Analytic model of the cathode region of a short glow discharge in light gases

Abstract

A self-consistent analytic model of the cathode region of a dc glow discharge is suggested. The description is based on the division of the discharge gap into a space-charge sheath and a plasma region and on an approximate kinetic analysis of different groups of electrons. A one-dimensional short discharge is considered for which the positive column is absent and the energy relaxation length ${\lambda }_{\mathrm{\varepsilon }}$ of slow untrapped electrons exceeds the gap length L. In this case, a point exists in the negative glow (NG) region where the plasma density has a maximum and the electric field changes sign. Three groups of electrons are treated separately.

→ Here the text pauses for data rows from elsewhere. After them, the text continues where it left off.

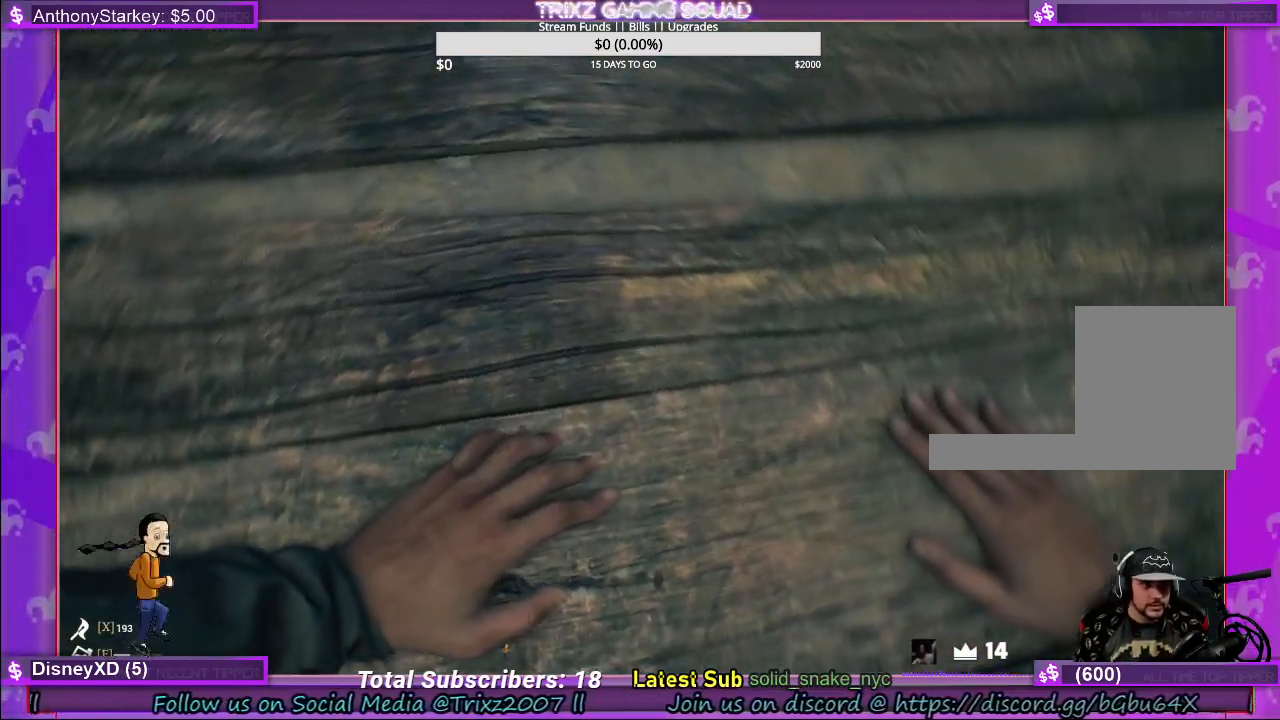
{"keys": ["w"], "mouse": [], "events": [[250, "a", "down"], [400, "w", "down"], [483, "a", "up"]]}
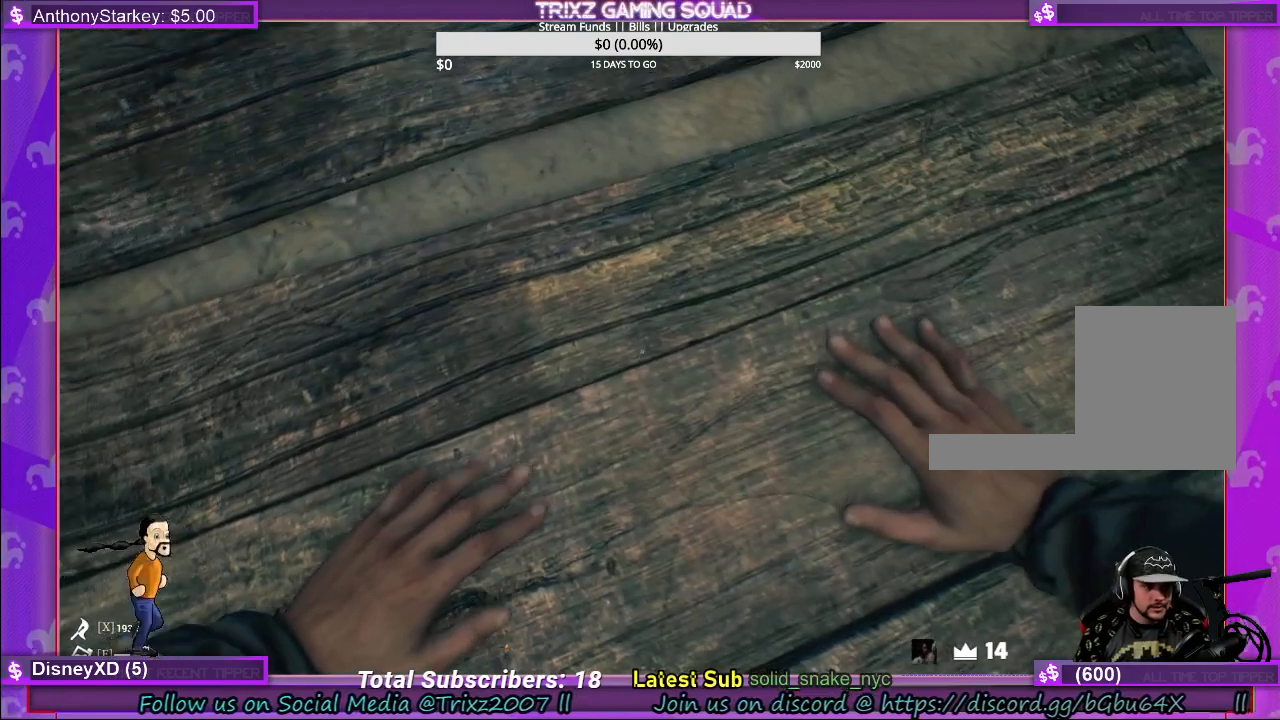
{"keys": [], "mouse": [], "events": [[50, "w", "up"]]}
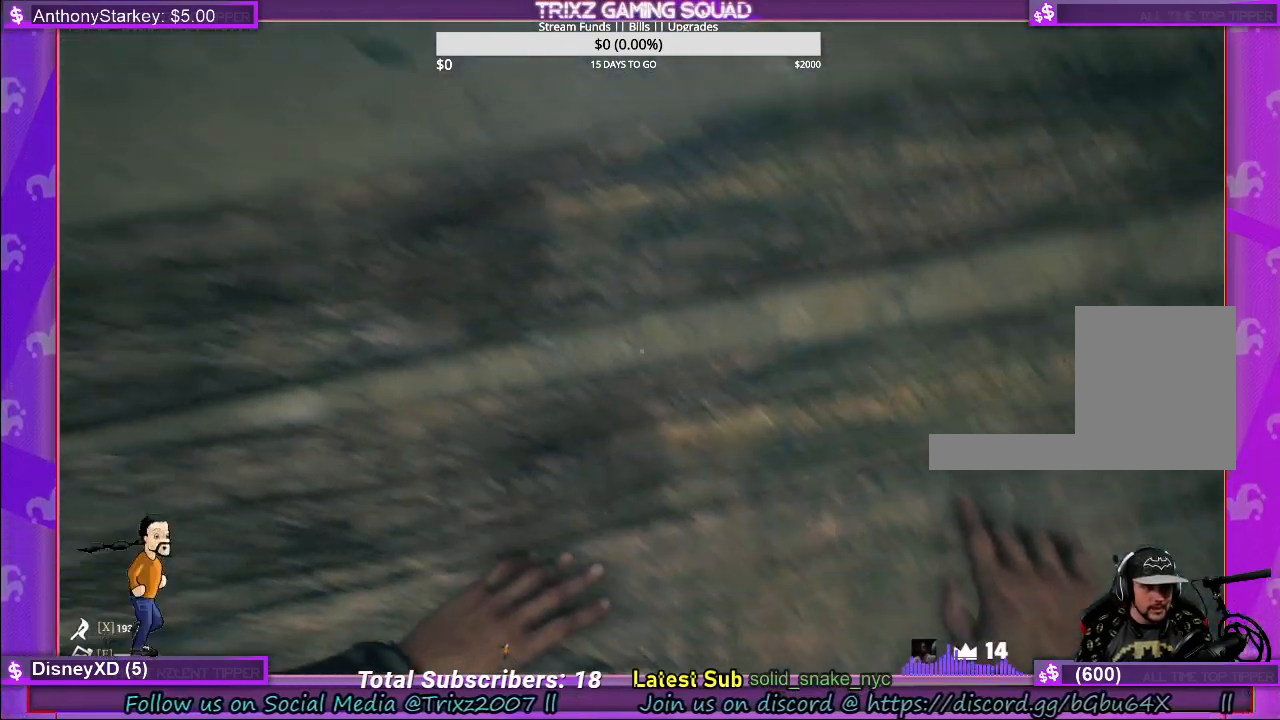
{"keys": [], "mouse": [], "events": []}
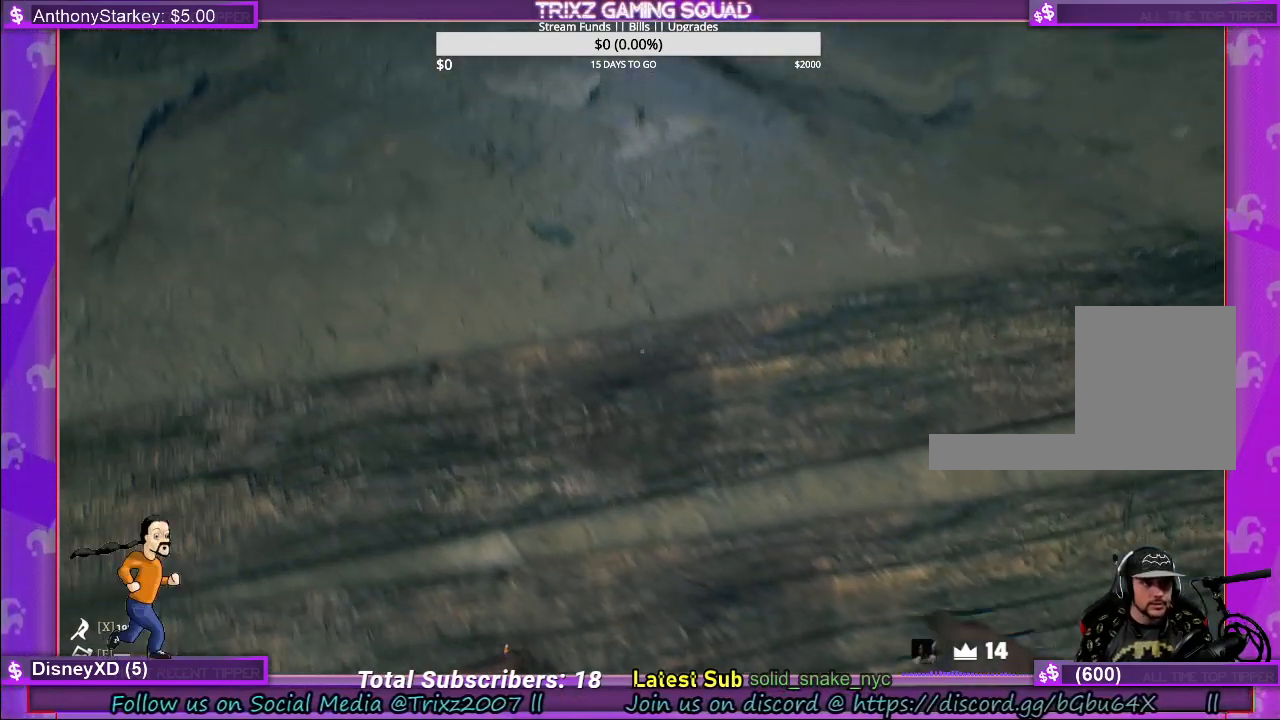
{"keys": [], "mouse": [], "events": [[50, "s", "down"], [333, "d", "down"], [350, "s", "up"], [400, "d", "up"]]}
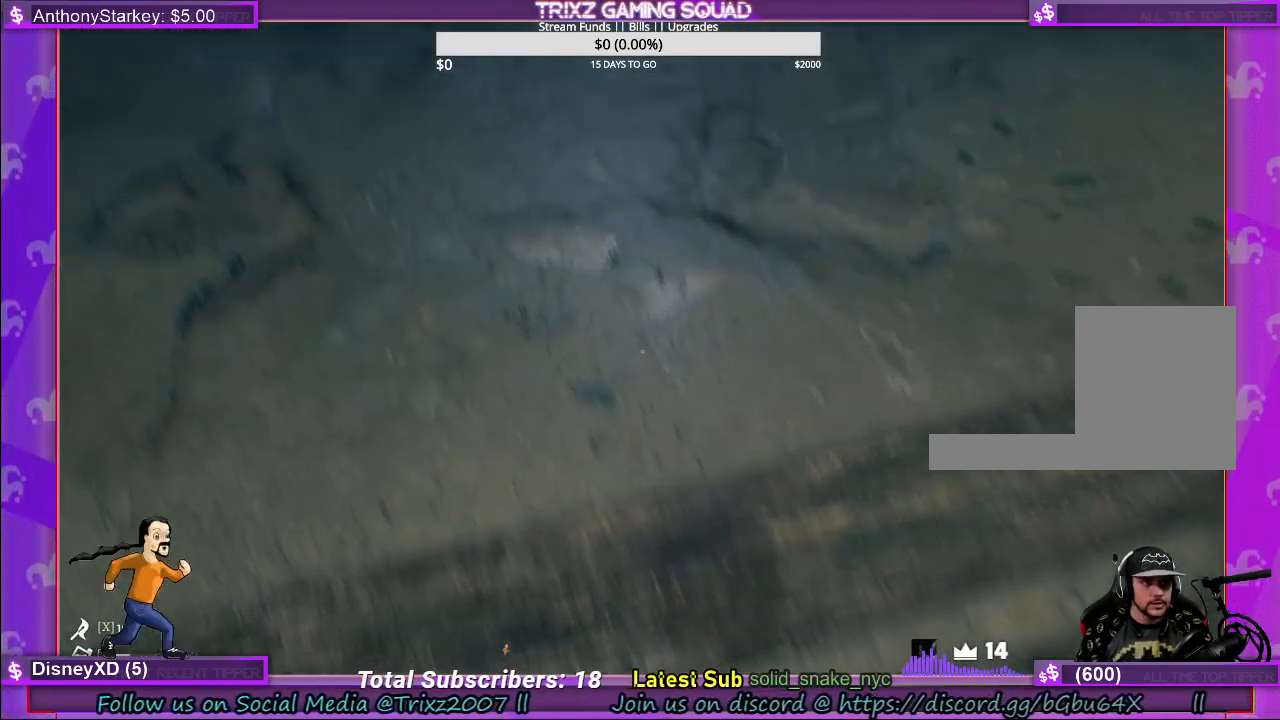
{"keys": [], "mouse": [], "events": []}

The first of them includes fast electrons with energies exceeding the first excitation potential ${\mathrm{\varepsilon }}^{\mathrm{*}}$. They are emitted by the cathode surface (primaries) or generated in the cathode fall region. These electrons are responsible for ionization and excitation processes and electron-current transport in the sheath and in the immediately adjacent plasma. The field reversal is caused by the nonlocal ionization in the plasma part of the NG, which is determined by the fast electrons. The slow electrons are subdivided into trapped and intermediate ones. The full energy ɛ (kinetic plus potential) of the trapped electrons is less than the anode potential e${\mathrm{\phi }}_{\mathit{a}}$. These electrons determine the plasma density but give no contribution to the electron current.